Example 2 <Carbon dioxide treatment of activated carbon> 10 g of the same granular activated carbon used in Example 1 was kept at 900 ° C., and a mixed gas of carbon dioxide at 10 ml / min and nitrogen at 10 ml / min was flown for 3 hours. . Thereafter, the gas was cooled to room temperature using only nitrogen to obtain activated carbon treated with carbon dioxide. <Adjustment of Catalyst> The same operation as in Example 1 was carried out except that the activated carbon treated with carbon dioxide was used instead of the activated carbon subjected to the steam treatment of the catalyst preparation of Example 1.
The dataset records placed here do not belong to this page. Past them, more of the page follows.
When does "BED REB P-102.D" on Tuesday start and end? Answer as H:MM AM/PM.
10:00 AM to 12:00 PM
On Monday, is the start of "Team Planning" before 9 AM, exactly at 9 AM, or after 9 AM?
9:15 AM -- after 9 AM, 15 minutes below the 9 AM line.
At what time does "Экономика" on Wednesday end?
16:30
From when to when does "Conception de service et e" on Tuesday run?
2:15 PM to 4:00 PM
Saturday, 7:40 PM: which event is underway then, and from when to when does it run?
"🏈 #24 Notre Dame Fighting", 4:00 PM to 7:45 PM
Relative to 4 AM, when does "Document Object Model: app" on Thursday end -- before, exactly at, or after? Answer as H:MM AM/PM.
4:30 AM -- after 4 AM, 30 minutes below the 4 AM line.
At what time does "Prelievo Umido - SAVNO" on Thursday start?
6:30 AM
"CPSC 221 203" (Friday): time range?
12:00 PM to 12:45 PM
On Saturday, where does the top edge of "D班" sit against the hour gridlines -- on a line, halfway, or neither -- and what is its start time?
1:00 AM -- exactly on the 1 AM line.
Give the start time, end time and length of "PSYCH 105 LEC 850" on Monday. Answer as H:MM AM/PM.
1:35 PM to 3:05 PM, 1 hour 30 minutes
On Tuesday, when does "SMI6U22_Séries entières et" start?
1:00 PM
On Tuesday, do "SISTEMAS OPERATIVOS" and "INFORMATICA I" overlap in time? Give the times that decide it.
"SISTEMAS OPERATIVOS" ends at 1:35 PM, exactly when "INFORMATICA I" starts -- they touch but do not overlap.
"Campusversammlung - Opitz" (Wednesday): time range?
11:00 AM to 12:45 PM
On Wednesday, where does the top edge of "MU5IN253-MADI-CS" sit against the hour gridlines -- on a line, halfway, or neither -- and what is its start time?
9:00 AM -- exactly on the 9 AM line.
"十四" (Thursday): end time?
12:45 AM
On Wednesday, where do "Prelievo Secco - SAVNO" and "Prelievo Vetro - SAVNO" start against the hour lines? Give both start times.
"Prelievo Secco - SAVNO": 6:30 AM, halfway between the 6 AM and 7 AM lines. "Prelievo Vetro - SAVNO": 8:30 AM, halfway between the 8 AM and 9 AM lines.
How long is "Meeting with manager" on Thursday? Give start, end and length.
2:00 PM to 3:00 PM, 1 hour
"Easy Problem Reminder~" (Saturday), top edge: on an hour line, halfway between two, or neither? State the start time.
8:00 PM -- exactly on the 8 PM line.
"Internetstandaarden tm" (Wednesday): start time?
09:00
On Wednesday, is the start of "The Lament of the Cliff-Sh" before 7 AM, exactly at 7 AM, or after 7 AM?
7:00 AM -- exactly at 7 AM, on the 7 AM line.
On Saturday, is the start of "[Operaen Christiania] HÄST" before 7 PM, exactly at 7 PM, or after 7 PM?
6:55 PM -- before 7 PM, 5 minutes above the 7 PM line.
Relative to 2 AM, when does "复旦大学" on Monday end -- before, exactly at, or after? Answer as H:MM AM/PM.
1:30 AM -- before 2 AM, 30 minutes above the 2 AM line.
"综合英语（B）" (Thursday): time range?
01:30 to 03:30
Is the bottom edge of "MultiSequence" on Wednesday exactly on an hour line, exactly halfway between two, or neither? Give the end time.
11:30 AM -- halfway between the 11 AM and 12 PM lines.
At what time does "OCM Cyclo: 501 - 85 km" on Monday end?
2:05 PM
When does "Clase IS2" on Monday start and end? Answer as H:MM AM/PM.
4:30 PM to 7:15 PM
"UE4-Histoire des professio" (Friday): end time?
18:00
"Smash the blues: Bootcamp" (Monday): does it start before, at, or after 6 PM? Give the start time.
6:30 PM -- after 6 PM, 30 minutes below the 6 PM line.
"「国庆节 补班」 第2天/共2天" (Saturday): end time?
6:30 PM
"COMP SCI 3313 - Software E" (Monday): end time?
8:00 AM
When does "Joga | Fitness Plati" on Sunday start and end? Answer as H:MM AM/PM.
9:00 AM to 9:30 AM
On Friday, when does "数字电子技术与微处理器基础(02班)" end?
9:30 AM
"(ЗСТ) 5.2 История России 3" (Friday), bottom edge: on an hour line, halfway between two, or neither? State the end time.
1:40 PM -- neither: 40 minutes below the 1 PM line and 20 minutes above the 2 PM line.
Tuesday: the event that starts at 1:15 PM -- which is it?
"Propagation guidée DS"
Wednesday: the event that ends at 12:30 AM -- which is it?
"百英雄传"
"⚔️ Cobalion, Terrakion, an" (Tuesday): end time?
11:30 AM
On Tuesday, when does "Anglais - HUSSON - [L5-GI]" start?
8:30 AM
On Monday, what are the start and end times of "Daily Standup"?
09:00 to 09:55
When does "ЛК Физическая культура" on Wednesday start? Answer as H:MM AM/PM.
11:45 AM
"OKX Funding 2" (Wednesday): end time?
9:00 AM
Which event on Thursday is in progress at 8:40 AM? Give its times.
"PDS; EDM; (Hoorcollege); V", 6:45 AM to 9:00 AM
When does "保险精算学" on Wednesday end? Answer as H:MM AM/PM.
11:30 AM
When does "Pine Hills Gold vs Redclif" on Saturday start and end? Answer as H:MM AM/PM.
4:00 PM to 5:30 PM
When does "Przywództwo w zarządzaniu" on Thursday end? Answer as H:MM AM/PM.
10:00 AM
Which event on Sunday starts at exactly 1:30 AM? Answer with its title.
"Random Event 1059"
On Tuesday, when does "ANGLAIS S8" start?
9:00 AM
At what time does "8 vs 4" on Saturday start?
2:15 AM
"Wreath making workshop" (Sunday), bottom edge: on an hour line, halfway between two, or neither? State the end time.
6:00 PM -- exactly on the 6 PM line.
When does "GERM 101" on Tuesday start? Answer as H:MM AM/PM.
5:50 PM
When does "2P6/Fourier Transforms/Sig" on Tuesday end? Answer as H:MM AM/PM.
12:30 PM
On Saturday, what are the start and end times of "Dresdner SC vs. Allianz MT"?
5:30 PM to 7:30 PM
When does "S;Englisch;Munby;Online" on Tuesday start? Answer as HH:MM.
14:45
<Hydrogen reduction reaction of succinic acid, glutaric acid, adipic acid mixture> The same operation as in Example 1 was carried out except that 0.15 g of the catalyst prepared by the above method was used instead of the catalyst of Example 1. Was. As a result, succinic acid, glutaric acid,
The conversion of adipic acid is 70%, 75% and 71%, respectively.
And the yields of 1,4-butanediol, 1,5-pentanediol, and 1,6-hexanediol were 66%, 72%, and 69%, respectively.

[0024]

Comparative Example 1 A catalyst was prepared in the same manner as in Example 1 except that the steam treatment and the carbon dioxide treatment were not performed. Using this catalyst, the mixture of dicarboxylic acids was subjected to a hydrogenation reduction reaction in the same procedure as in Example 1. As a result, the conversion of succinic acid, glutaric acid and adipic acid was 76% each.
%, 72%, 62%, 1,4-butanediol,
The yields of 1,5-pentanediol and 1,6-hexanediol were 20%, 21% and 18%, respectively.

[0025]

As described above, succinic acid, glutaric acid and adipic acid can be obtained by using the ruthenium-tin-platinum catalyst of the present invention using a carbonaceous carrier previously treated with steam and / or carbon dioxide. A diol mixture containing 1,4-butanediol, 1.5-pentanediol and 1,6-hexanediol can be produced in high yield from a mixture of dicarboxylic acids.

Claims (5)

[Claims] 1. A mixture of succinic acid and a dicarboxylic acid of the following formula (1), which is reacted with hydrogen in the presence of water and a catalyst comprising ruthenium, tin and platinum supported on a carbonaceous carrier to give 1,4-butanediol And a method for producing a mixture comprising a diol of the following formula (2), wherein a catalyst prepared by supporting ruthenium, tin and platinum on a carbonaceous carrier previously treated with steam and / or carbon dioxide is used. Method for producing the mixture. HOOC-R-COOH (1) ( wherein, R represents a divalent hydrocarbon group having a saturated carbon number of _{3~20) HO-CH 2 -R-} CH 2 OH (2) ( in the formula, R is the same as R in the formula (1)) 2. A diol mixture according to claim 1, wherein the mixture comprising succinic acid and the dicarboxylic acid of the formula (1) is a mixture of dicarboxylic acids including succinic acid, glutaric acid and adipic acid. Method. 3. The method for producing a diol mixture according to claim 1, wherein the carbonaceous carrier is activated carbon. 4. The mixture comprising succinic acid and a dicarboxylic acid of the formula (1) is a mixture of dicarboxylic acids containing succinic acid, glutaric acid, and adipic acid recovered from an oxidation reaction solution of cyclohexanone and / or cyclohexanol. The method for producing a diol mixture according to claim 1, wherein: 5. A temperature of 100 ° C. to 300 ° C. and a pressure of 1 MPa.
The method for producing a diol mixture according to any one of claims 1 to 3, wherein the mixture of dicarboxylic acids is reacted with hydrogen under the condition of -25 MPa.